▸ Task description
Begin with the line in which "479 269 841" appears and end with the final line of the entries. Retype each one exactly and add nothing.

────

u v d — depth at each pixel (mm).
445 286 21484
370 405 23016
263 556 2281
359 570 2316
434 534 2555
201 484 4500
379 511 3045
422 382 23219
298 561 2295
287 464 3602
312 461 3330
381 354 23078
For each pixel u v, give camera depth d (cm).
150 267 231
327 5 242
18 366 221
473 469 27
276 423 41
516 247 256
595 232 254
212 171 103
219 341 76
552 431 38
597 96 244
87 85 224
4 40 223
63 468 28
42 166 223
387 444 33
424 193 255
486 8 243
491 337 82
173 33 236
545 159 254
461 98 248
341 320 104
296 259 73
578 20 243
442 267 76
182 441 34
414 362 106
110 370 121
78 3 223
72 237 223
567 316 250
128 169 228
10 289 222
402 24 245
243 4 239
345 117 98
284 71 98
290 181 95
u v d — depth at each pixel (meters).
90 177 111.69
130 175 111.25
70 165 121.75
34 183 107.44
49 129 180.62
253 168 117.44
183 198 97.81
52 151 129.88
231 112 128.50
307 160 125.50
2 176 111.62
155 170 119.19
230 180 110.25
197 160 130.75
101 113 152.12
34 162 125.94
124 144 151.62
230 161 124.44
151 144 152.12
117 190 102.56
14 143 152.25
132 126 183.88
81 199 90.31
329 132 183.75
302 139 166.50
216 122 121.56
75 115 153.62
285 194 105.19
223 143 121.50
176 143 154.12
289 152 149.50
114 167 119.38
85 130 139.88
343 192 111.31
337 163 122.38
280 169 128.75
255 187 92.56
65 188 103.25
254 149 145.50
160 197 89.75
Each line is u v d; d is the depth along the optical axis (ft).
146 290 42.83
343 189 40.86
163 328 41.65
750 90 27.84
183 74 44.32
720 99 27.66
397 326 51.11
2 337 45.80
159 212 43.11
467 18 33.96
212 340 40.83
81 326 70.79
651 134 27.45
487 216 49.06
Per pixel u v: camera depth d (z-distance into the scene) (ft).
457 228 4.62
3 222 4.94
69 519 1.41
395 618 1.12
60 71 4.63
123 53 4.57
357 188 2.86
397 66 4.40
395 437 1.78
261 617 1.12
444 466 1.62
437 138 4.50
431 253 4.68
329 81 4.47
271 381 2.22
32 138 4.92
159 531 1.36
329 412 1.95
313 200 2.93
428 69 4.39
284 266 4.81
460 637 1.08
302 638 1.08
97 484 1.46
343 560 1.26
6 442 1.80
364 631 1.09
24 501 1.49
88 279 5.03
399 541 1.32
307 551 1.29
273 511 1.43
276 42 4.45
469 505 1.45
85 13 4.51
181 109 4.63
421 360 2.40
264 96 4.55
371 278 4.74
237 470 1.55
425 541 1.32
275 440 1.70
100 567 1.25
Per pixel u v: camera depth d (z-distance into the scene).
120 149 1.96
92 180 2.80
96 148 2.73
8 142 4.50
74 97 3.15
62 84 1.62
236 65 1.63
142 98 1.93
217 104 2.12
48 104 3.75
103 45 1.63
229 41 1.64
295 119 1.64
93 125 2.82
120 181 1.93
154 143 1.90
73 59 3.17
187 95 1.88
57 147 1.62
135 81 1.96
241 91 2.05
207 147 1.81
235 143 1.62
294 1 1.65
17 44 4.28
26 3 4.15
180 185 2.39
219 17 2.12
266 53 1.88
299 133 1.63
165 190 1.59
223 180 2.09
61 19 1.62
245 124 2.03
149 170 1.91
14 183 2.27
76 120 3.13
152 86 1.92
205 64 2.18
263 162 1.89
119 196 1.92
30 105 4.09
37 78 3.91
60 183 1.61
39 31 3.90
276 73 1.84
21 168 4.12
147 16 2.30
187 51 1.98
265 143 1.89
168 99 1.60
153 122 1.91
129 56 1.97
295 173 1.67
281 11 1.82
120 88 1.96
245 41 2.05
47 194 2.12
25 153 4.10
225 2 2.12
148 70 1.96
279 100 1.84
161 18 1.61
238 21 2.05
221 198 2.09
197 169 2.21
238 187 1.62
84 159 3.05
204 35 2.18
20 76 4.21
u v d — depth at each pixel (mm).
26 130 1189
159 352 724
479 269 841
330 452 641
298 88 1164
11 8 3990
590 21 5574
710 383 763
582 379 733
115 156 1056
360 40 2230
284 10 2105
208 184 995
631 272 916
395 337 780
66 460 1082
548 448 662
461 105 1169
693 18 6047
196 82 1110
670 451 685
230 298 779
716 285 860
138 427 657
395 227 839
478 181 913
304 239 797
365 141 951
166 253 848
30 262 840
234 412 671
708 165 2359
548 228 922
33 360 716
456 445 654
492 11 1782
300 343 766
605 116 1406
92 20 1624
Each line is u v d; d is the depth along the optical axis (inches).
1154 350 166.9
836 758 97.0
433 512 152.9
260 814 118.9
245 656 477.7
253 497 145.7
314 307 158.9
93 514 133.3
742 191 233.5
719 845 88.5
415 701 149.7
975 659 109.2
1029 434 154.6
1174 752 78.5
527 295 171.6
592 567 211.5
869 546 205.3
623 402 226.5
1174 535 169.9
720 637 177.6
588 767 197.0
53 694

────

▸ Exercise response
479 269 841
330 452 641
298 88 1164
11 8 3990
590 21 5574
710 383 763
582 379 733
115 156 1056
360 40 2230
284 10 2105
208 184 995
631 272 916
395 337 780
66 460 1082
548 448 662
461 105 1169
693 18 6047
196 82 1110
670 451 685
230 298 779
716 285 860
138 427 657
395 227 839
478 181 913
304 239 797
365 141 951
166 253 848
30 262 840
234 412 671
708 165 2359
548 228 922
33 360 716
456 445 654
492 11 1782
300 343 766
605 116 1406
92 20 1624
Each line is u v d; d is the depth along the optical axis (inches).
1154 350 166.9
836 758 97.0
433 512 152.9
260 814 118.9
245 656 477.7
253 497 145.7
314 307 158.9
93 514 133.3
742 191 233.5
719 845 88.5
415 701 149.7
975 659 109.2
1029 434 154.6
1174 752 78.5
527 295 171.6
592 567 211.5
869 546 205.3
623 402 226.5
1174 535 169.9
720 637 177.6
588 767 197.0
53 694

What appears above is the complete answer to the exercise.